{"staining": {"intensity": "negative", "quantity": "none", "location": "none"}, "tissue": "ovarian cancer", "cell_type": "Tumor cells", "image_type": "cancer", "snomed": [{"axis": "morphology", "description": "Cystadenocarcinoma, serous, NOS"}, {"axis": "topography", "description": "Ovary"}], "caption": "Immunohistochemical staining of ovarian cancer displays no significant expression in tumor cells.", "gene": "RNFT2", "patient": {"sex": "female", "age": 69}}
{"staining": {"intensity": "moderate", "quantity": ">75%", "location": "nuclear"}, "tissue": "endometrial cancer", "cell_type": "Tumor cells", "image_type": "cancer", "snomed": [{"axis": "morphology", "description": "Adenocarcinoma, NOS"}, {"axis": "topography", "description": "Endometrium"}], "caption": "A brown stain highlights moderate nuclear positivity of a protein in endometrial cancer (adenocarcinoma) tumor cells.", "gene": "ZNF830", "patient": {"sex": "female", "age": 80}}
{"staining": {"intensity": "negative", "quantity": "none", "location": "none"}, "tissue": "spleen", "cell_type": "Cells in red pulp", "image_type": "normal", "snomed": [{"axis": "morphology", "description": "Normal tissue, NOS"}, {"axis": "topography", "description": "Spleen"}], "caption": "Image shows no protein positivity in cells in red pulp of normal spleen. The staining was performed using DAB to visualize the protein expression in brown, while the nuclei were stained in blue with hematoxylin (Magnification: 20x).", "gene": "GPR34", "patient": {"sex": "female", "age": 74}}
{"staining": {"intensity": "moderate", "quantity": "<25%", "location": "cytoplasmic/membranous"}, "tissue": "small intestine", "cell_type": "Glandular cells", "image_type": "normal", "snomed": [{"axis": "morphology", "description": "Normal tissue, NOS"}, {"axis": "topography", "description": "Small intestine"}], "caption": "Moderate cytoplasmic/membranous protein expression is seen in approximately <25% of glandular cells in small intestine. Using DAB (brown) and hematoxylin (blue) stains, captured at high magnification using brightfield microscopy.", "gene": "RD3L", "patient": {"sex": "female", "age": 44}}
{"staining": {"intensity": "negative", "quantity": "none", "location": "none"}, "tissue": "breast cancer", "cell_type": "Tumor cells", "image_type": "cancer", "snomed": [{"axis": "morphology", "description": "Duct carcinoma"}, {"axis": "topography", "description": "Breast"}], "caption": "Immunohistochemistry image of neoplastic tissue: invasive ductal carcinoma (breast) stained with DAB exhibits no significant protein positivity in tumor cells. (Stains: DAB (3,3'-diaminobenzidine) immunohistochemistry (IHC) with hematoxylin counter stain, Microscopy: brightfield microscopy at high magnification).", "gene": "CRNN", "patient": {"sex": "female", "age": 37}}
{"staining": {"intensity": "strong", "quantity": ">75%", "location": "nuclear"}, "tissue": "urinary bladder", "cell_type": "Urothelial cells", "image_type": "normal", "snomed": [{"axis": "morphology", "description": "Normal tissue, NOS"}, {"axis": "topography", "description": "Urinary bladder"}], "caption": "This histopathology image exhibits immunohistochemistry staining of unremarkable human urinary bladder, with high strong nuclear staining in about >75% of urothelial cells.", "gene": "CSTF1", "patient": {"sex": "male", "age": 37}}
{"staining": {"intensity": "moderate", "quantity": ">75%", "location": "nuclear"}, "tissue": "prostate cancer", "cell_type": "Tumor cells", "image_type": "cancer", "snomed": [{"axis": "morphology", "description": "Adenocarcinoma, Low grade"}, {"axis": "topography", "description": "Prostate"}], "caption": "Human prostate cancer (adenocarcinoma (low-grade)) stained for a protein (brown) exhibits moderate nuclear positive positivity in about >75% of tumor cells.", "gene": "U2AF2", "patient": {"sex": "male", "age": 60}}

************

WHAT YOU HAVE TO DO >>
Across all lines above, count those with the string "significant". Only the number is wanted.

WRITTEN ANSWER >>
2